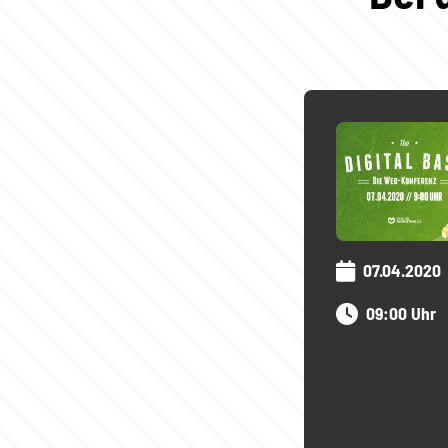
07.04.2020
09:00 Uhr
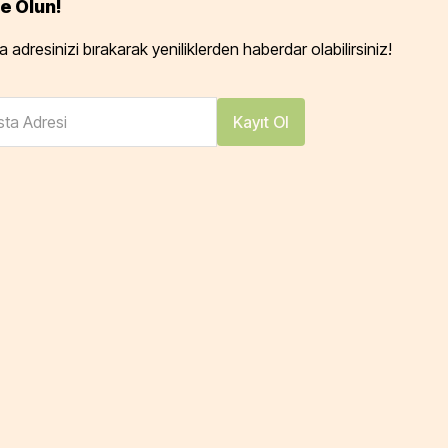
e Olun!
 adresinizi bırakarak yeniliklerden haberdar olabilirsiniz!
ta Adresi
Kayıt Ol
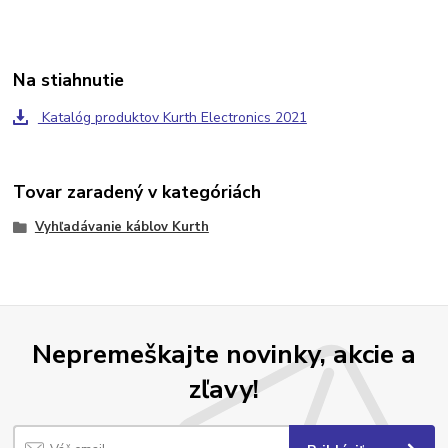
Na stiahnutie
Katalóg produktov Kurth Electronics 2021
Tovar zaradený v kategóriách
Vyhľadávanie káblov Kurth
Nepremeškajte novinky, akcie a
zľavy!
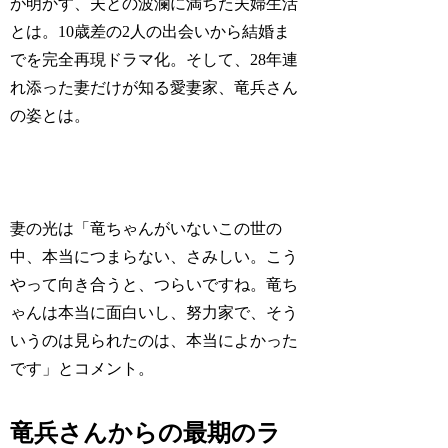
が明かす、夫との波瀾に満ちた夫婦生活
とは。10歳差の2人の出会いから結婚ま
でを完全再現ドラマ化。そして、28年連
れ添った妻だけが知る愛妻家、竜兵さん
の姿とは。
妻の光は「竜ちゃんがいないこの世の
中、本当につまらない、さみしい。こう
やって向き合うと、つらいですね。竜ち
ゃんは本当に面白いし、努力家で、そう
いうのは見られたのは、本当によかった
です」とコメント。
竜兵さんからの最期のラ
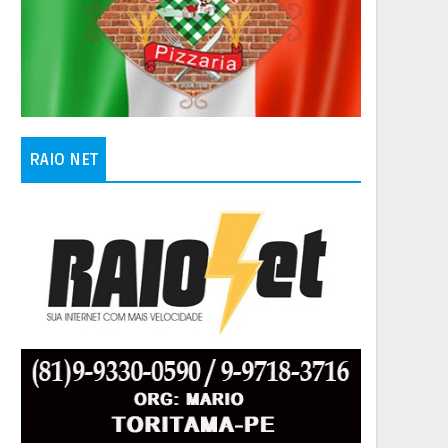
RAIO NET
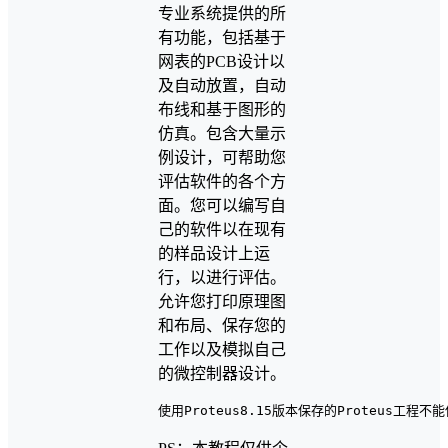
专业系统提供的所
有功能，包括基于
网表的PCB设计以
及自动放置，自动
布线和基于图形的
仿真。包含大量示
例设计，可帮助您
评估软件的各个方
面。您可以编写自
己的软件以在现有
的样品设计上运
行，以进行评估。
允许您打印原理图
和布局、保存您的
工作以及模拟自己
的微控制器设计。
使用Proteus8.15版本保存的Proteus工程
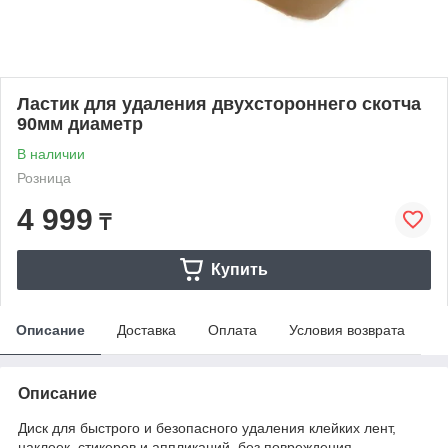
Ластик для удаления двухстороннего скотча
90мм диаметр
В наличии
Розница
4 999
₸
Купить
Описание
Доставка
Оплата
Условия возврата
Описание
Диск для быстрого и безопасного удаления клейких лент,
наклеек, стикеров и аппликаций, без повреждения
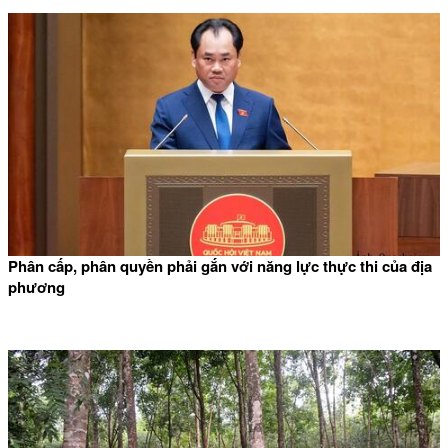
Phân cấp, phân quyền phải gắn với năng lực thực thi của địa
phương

★ ★ ★ ★ ★

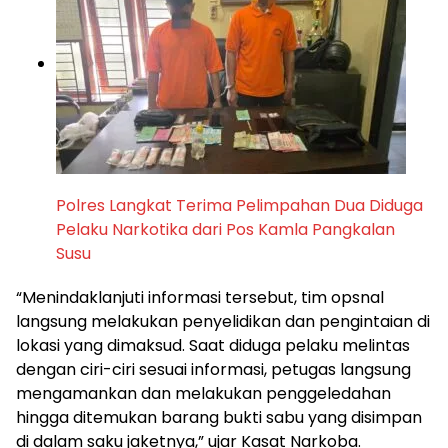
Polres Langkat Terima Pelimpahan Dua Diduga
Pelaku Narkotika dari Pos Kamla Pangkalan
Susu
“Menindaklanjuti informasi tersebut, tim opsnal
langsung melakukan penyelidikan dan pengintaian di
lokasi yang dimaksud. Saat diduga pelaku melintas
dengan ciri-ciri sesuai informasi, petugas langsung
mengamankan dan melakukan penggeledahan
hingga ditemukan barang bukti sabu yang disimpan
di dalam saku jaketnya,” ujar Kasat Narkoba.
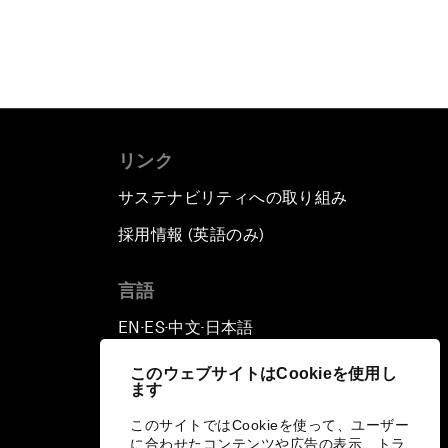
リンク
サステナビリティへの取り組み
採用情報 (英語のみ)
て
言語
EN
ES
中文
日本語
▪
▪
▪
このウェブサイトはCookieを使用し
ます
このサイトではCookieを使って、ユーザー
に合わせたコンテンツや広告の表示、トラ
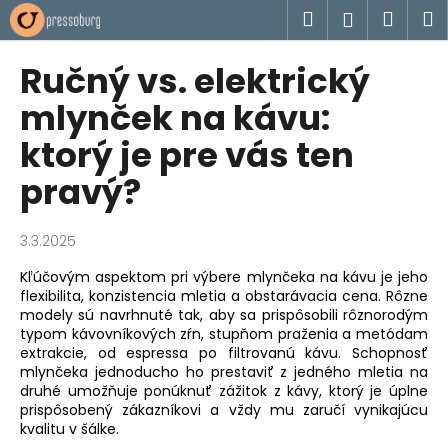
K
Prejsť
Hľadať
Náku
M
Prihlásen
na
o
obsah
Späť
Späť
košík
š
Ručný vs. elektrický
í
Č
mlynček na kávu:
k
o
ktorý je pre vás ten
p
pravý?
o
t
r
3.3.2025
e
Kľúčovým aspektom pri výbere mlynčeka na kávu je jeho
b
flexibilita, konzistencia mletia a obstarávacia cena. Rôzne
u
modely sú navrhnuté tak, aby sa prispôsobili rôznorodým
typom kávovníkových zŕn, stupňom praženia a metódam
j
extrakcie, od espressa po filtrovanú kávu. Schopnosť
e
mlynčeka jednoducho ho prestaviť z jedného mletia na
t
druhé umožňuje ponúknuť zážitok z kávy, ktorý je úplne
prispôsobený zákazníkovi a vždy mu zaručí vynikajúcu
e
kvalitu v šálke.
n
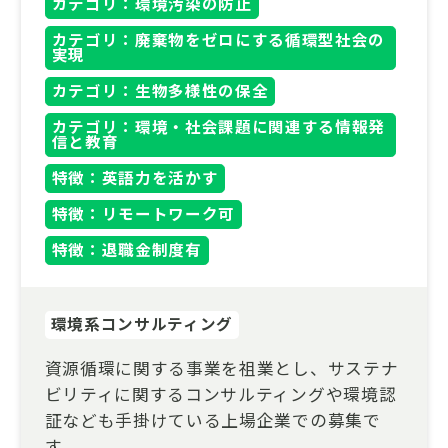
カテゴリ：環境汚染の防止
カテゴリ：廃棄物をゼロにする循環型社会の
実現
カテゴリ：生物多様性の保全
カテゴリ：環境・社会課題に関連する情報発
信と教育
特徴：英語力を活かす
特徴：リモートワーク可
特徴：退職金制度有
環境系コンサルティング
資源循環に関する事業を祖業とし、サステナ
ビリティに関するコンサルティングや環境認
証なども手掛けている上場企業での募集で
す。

★ ★ ★ ★ ★

Prompt: Search the material for the string "удаления" and show every line that has it.

Completed exercise:
Ластик для удаления двухстороннего скотча
Диск для быстрого и безопасного удаления клейких лент,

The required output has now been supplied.